Then she told how sometime after she had interrupted Frederic in the parlor, just as he was asking Isabel to be his wife, and had almost convinced him again of Marian’s existence.
“Blessed Alice,” said Marian, involuntarily. “You have been Miss Lindsey’s good angel, and kept her husband from falling.”
“I couldn’t help it,” answered Alice. “I most knew she was alive; and I was so glad when he started for New York. I was sure he’d find her; and he did. She took care of him a few days and his voice sounded so low and sad when he told me of her, and how she left him when Isabel came. Your brother Ben—the nice man who gave me the bracelet—telegraphed for her to go; and you would suppose she was crazy—she flew around so, ordering the negroes, and knocking Dud down flat, because he couldn’t run fast enough to get out of her way. That made Aunt Hetty, his grandmother, mad, and she yellowed Isabel’s collar that she was ironing. If I hadn’t been blind I should have cried myself so those dreadful days when we expected to hear Frederic was dead, for next to Marian I love him the best. He’s real good to me now; and when I asked him once what made him pet me so much more than he used to, he said, ‘Because our dear, lost Marian loved you, and you loved her.’”

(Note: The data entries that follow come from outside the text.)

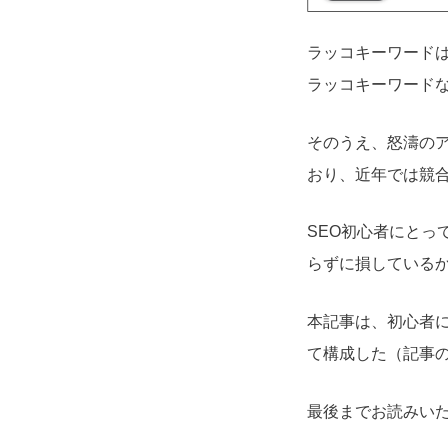
ラッコキーワードは
ラッコキーワード
そのうえ、怒濤の
おり、近年では競合
SEO初心者にと
らずに損している
本記事は、初心者
て構成した（記事
最後までお読みい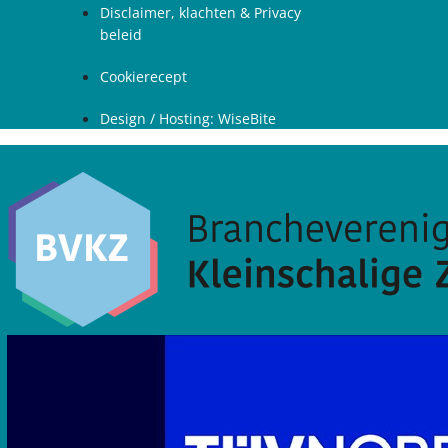
Disclaimer, klachten & Privacy
beleid
Cookierecept
Design / Hosting: WiseBite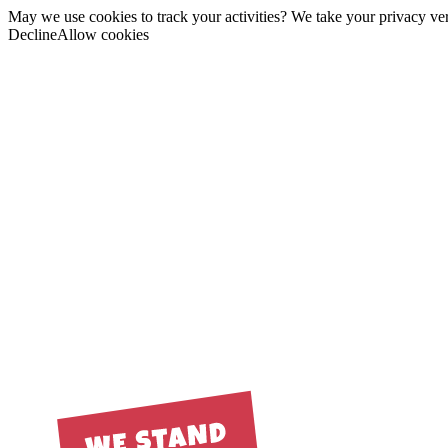
May we use cookies to track your activities? We take your privacy very
Decline
Allow cookies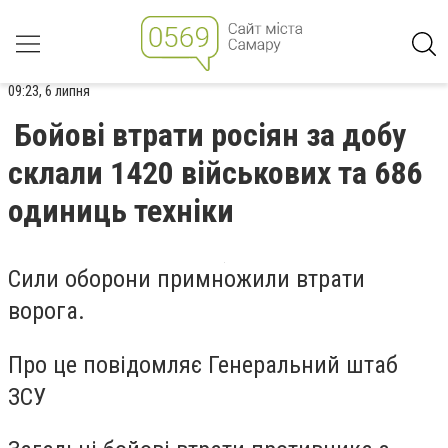
09:23, 6 липня
Бойові втрати росіян за добу
склали 1420 військових та 686
одиниць техніки
Сили оборони примножили втрати
ворога.
Про це повідомляє Генеральний штаб
ЗСУ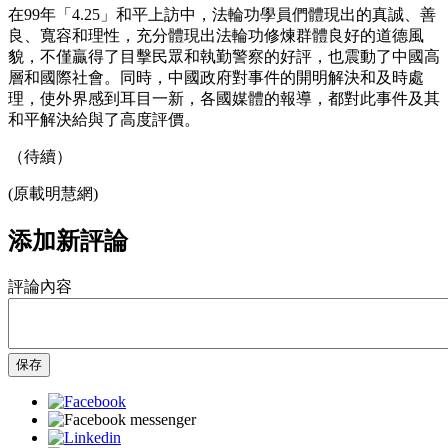
在99年「4.25」和平上訪中，法輪功學員們體現出的真誠、善
良、寬容和理性，充分體現出法輪功修煉群體良好的道德風
貌，不僅贏得了目擊民眾和執勤警察的好評，也震動了中國高
層和國際社會。同時，中國政府對事件的開明解決和及時處
理，使外界感到耳目一新，各國媒體的報導，都對此事件及其
和平解決給與了高度評價。
（待續）
(原載明慧網)
添加新評論
評論內容
保存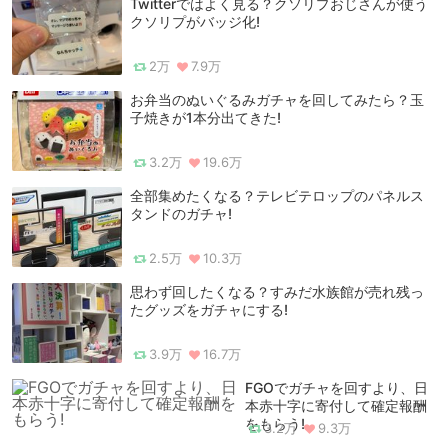
Twitterではよく見る？クソリプおじさんが使う
クソリプがバッジ化!
2万
7.9万
お弁当のぬいぐるみガチャを回してみたら？玉
子焼きが1本分出てきた!
3.2万
19.6万
全部集めたくなる？テレビテロップのパネルス
タンドのガチャ!
2.5万
10.3万
思わず回したくなる？すみだ水族館が売れ残っ
たグッズをガチャにする!
3.9万
16.7万
FGOでガチャを回すより、日
本赤十字に寄付して確定報酬
をもらう!
3.2万
9.3万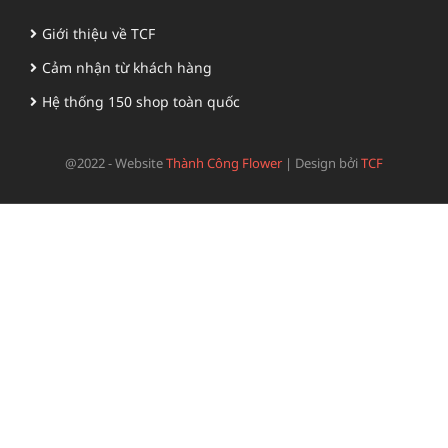
Giới thiệu về TCF
Cảm nhận từ khách hàng
Hệ thống 150 shop toàn quốc
@2022 - Website
Thành Công Flower
|
Design bởi
TCF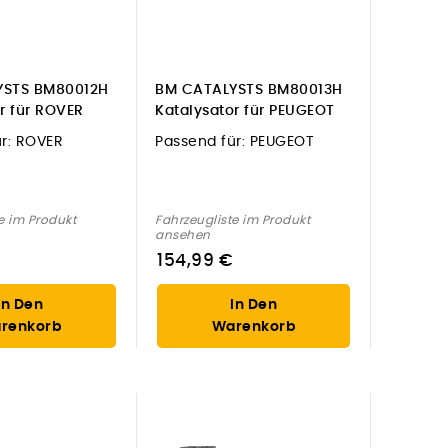
YSTS BM80012H
BM CATALYSTS BM80013H
r für ROVER
Katalysator für PEUGEOT
r:
ROVER
Passend für:
PEUGEOT
e im Produkt
Fahrzeugliste im Produkt
ansehen
154,99 €
In Den
In Den
renkorb
Warenkorb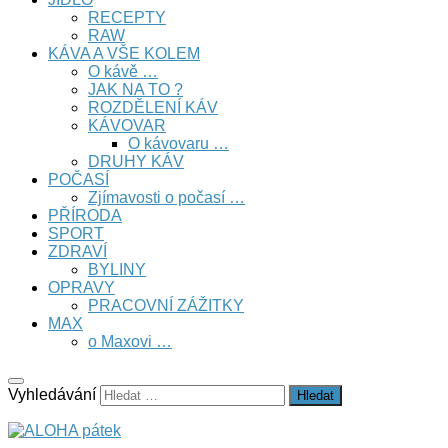
RECEPTY
RAW
KÁVA A VŠE KOLEM
O kávě …
JAK NA TO ?
ROZDĚLENÍ KÁV
KÁVOVAR
O kávovaru …
DRUHY KÁV
POČASÍ
Zjímavosti o počasí …
PŘÍRODA
SPORT
ZDRAVÍ
BYLINY
OPRAVY
PRACOVNÍ ZÁŽITKY
MAX
o Maxovi …
Vyhledávání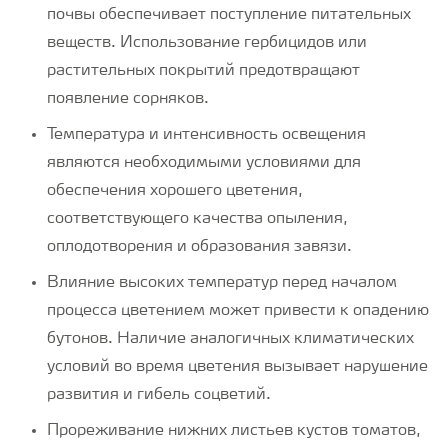
почвы обеспечивает поступление питательных
веществ. Использование гербицидов или
растительных покрытий предотвращают
появление сорняков.
Температура и интенсивность освещения
являются необходимыми условиями для
обеспечения хорошего цветения,
соответствующего качества опыления,
оплодотворения и образования завязи.
Влияние высоких температур перед началом
процесса цветением может привести к опадению
бутонов. Наличие аналогичных климатических
условий во время цветения вызывает нарушение
развития и гибель соцветий.
Прореживание нижних листьев кустов томатов,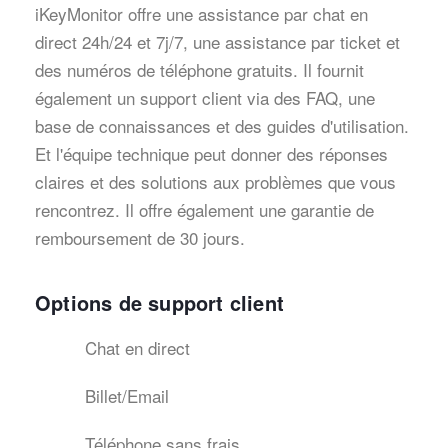
iKeyMonitor offre une assistance par chat en
direct 24h/24 et 7j/7, une assistance par ticket et
des numéros de téléphone gratuits. Il fournit
également un support client via des FAQ, une
base de connaissances et des guides d'utilisation.
Et l'équipe technique peut donner des réponses
claires et des solutions aux problèmes que vous
rencontrez. Il offre également une garantie de
remboursement de 30 jours.
Options de support client
Chat en direct
Billet/Email
Téléphone sans frais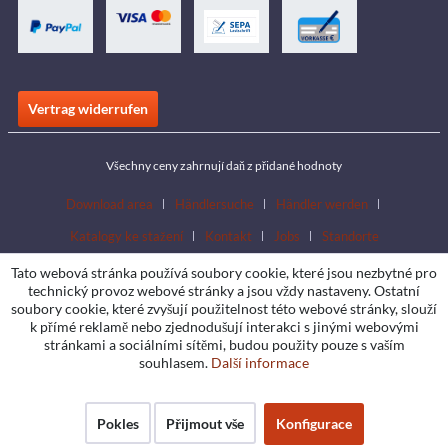
Vertrag widerrufen
Všechny ceny zahrnují daň z přidané hodnoty
Download area
Händlersuche
Händler werden
Katalogy ke stažení
Kontakt
Jobs
Standorte
Tato webová stránka používá soubory cookie, které jsou nezbytné pro
technický provoz webové stránky a jsou vždy nastaveny. Ostatní
soubory cookie, které zvyšují použitelnost této webové stránky, slouží
k přímé reklamě nebo zjednodušují interakci s jinými webovými
stránkami a sociálními sítěmi, budou použity pouze s vaším
souhlasem.
Další informace
Pokles
Přijmout vše
Konfigurace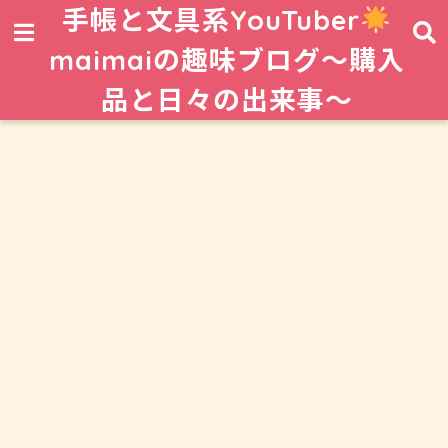
手帳と文具系YouTuber
maimaiの趣味ブログ〜購入
品と日々の出来事〜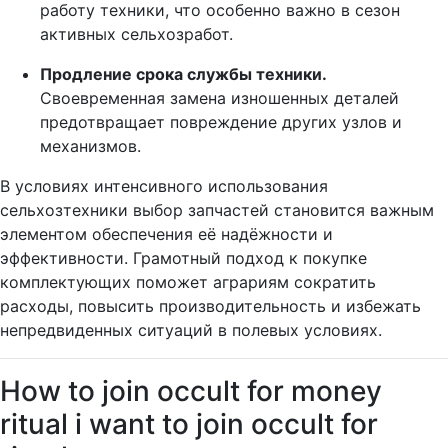
работу техники, что особенно важно в сезон
активных сельхозработ.
Продление срока службы техники.
Своевременная замена изношенных деталей
предотвращает повреждение других узлов и
механизмов.
В условиях интенсивного использования
сельхозтехники выбор запчастей становится важным
элементом обеспечения её надёжности и
эффективности. Грамотный подход к покупке
комплектующих поможет аграриям сократить
расходы, повысить производительность и избежать
непредвиденных ситуаций в полевых условиях.
How to join occult for money
ritual i want to join occult for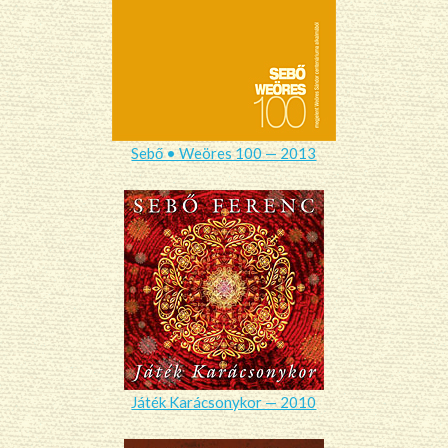
Sebő • Weöres 100 — 2013
Játék Karácsonykor — 2010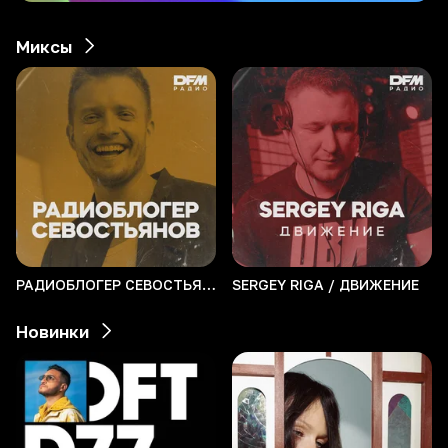
Миксы
РАДИОБЛОГЕР СЕВОСТЬЯНОВ
SERGEY RIGA / ДВИЖЕНИЕ
Новинки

“Did he say that? Did he call her his ‘dear, lost Marian?’” and the eyes of the speaker sparkled with delight, while across her mind there flitted the half-formed resolution that before the sun had set Frederic Raymond should know the whole.
Ere Alice could answer this question, there was a loud ring at the door, and a servant brought to Miss Grey Isabel Huntington’s card.
“I knew she’d call,” said Alice. “She wants to see how you look; but I don’t care, for Frederic says you’re a heap the handsomest; I asked him last night after you quit playing, and had left the room.”
The knowledge that Frederic Raymond preferred her face to that of Isabel, rendered Marian far more self-possessed than she would otherwise have been, as she went down to meet her visitor, whose call was prompted from mere curiosity, and not from any friendliness she felt towards Marian Grey. Isabel had heard much of Marian’s beauty from those who met her since her arrival at Riverside, and she had come to see if rumor were correct. During the last three years she had not improved materially, for her disappointment in failing to win Frederic Raymond had soured a disposition never particularly amiable, and she was now a censorious, fault-finding woman of twenty-five, on the lookout for a husband, and trembling lest the dreaded age of thirty should find her still unmarried. For Frederic Raymond she affected a feeling of contempt; insinuating that he was mean—that his property was not gained honestly; that she knew something which she could tell but shouldn’t—all of which had but little effect in a place where he was so much better known than herself. And still, had Frederic Raymond evinced the slightest interest in her, she would gladly have met him more than half the way, for the love she really felt for him once had never died away. And even now she watched him often through blinding tears as he passed her cottage door. The story of Marian’s existence she had repudiated at first and in the excitement of going south, and the incidents connected with her sojourn there, she had failed to speak of it even to Mrs. Rivers, choosing rather to make her friends believe that she had deliberately refused the owner of Redstone Hall. Recently, however, and since her arrival at Riverside, she had indirectly circulated the story, and Frederic had more than once been questioned as to its authenticity. Greatly to Isabel’s chagrin he took no pains to conceal the fact, but frankly spoke of Mrs. Raymond, as a person who had been, and who he hoped was still a living reality. Very narrowly Isabel watched the proceedings at Riverside, and when she heard that Alice’s new governess was in some way connected with the “gawky peddler,” whom she remembered well, she sneered at her as a person of no refinement, marvelling greatly at the praises bestowed upon her. At last, curious to see for herself, she donned her richest robes, and now in the parlor at Riverside, sat awaiting the appearance of Miss Grey.
“Let her be what she will, Frederic can’t marry her, and that’s some consolation,” she thought, just as a tripping footstep announced the approach of Marian, and, assuming her haughtiest manner, she arose, and bowed to Frederic Raymond’s wife.
They had met before, but there was no token of recognition between them now, and as strangers they greeted each other, Marian’s hand trembling slightly as she offered it to Isabel—for she knew that this was not their first meeting. Coldly, inquisitively and almost impudently, the haughty Isabel scrutinized the graceful creature, mentally acknowledging that she was beautiful, and hating her for it. With great effort Marian concealed her agitation, and answered carelessly the first few common-place remarks addressed to her, as to how she liked Riverside, and if this were her first visit there.
“No,” she answered to this last question—“I came here once with Ben, who, you remember, was once at Redstone Hall.”